- _取り組む課題_:
下記のレコードを最初から最後まで、一字一句変えずに複製してください。画像は回答に含めないこと。

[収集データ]
● ● ●

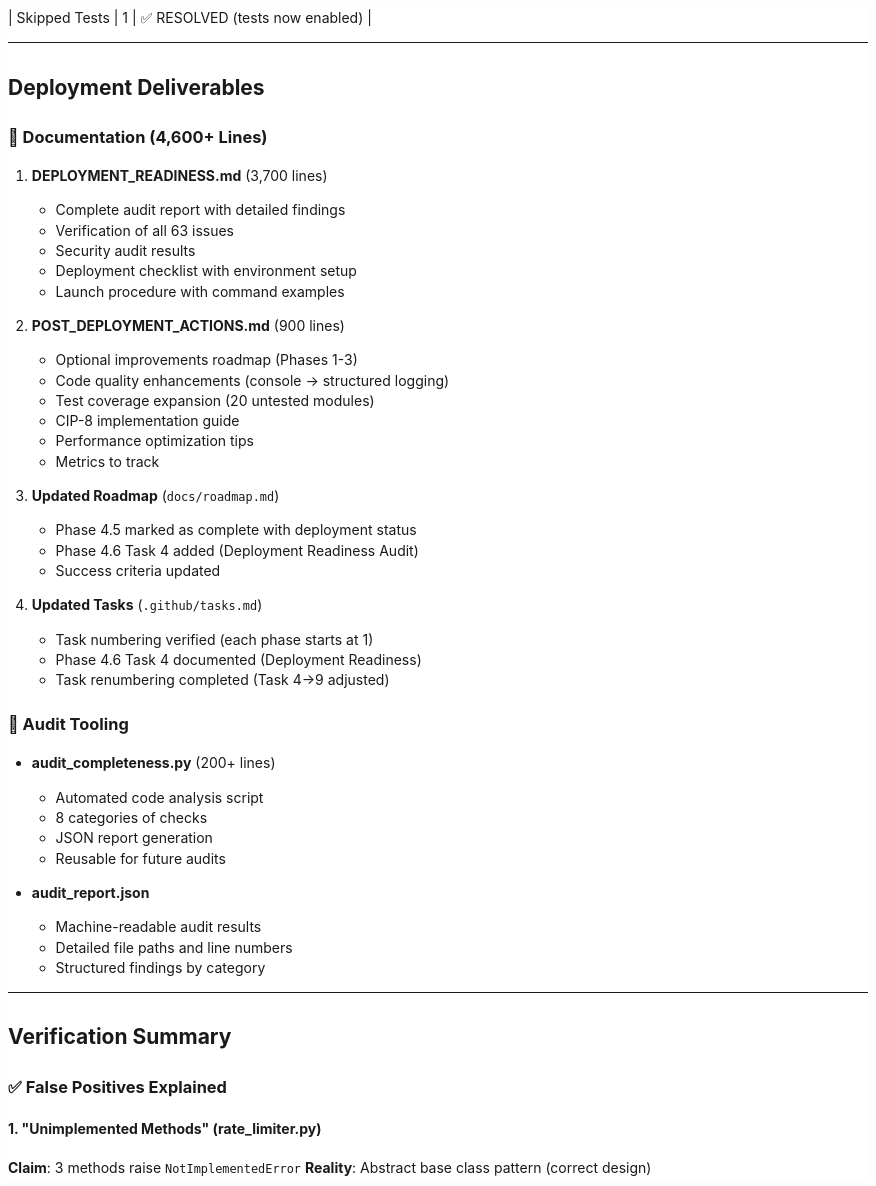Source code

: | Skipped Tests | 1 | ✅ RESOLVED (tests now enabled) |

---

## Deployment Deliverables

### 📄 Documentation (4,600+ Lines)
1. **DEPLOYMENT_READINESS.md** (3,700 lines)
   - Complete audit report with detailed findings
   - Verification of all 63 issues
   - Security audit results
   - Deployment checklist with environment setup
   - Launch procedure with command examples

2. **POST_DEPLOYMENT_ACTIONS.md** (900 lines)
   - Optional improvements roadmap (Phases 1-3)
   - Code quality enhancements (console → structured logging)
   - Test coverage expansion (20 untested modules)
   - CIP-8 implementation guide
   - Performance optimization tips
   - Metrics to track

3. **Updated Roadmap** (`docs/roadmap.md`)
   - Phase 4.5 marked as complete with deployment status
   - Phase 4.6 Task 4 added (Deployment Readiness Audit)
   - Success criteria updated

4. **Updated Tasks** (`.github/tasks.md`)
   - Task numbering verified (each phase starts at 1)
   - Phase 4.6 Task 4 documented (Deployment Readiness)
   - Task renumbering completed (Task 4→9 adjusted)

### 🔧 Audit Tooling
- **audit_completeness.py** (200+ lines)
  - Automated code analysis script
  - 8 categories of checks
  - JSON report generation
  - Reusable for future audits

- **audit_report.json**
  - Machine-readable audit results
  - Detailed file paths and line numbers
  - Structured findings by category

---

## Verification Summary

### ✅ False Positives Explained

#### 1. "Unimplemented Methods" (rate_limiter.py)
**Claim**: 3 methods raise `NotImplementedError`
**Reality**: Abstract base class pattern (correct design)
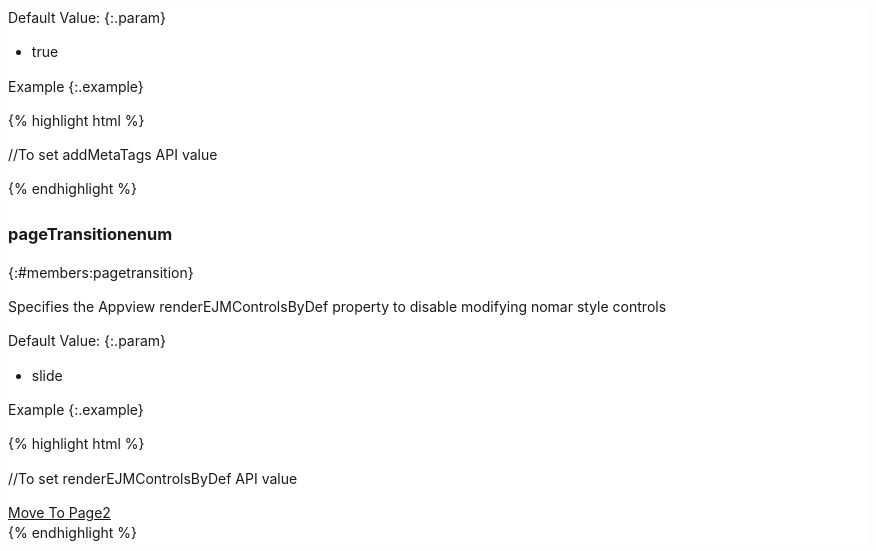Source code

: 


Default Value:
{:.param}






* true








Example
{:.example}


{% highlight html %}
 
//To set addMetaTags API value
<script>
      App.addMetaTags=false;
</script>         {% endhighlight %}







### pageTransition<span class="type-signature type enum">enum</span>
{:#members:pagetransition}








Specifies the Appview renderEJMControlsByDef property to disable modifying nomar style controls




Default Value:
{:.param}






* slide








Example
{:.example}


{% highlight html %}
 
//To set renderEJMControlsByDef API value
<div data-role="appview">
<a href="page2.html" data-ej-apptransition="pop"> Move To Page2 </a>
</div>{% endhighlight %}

● ● ●

- _回答欄_:
Source code

: | Skipped Tests | 1 | ✅ RESOLVED (tests now enabled) |

---

## Deployment Deliverables

### 📄 Documentation (4,600+ Lines)
1. **DEPLOYMENT_READINESS.md** (3,700 lines)
   - Complete audit report with detailed findings
   - Verification of all 63 issues
   - Security audit results
   - Deployment checklist with environment setup
   - Launch procedure with command examples

2. **POST_DEPLOYMENT_ACTIONS.md** (900 lines)
   - Optional improvements roadmap (Phases 1-3)
   - Code quality enhancements (console → structured logging)
   - Test coverage expansion (20 untested modules)
   - CIP-8 implementation guide
   - Performance optimization tips
   - Metrics to track

3. **Updated Roadmap** (`docs/roadmap.md`)
   - Phase 4.5 marked as complete with deployment status
   - Phase 4.6 Task 4 added (Deployment Readiness Audit)
   - Success criteria updated

4. **Updated Tasks** (`.github/tasks.md`)
   - Task numbering verified (each phase starts at 1)
   - Phase 4.6 Task 4 documented (Deployment Readiness)
   - Task renumbering completed (Task 4→9 adjusted)

### 🔧 Audit Tooling
- **audit_completeness.py** (200+ lines)
  - Automated code analysis script
  - 8 categories of checks
  - JSON report generation
  - Reusable for future audits

- **audit_report.json**
  - Machine-readable audit results
  - Detailed file paths and line numbers
  - Structured findings by category

---

## Verification Summary

### ✅ False Positives Explained

#### 1. "Unimplemented Methods" (rate_limiter.py)
**Claim**: 3 methods raise `NotImplementedError`
**Reality**: Abstract base class pattern (correct design)
Source code

: 


Default Value:
{:.param}






* true








Example
{:.example}


{% highlight html %}
 
//To set addMetaTags API value
<script>
      App.addMetaTags=false;
</script>         {% endhighlight %}







### pageTransition<span class="type-signature type enum">enum</span>
{:#members:pagetransition}








Specifies the Appview renderEJMControlsByDef property to disable modifying nomar style controls




Default Value:
{:.param}






* slide








Example
{:.example}


{% highlight html %}
 
//To set renderEJMControlsByDef API value
<div data-role="appview">
<a href="page2.html" data-ej-apptransition="pop"> Move To Page2 </a>
</div>{% endhighlight %}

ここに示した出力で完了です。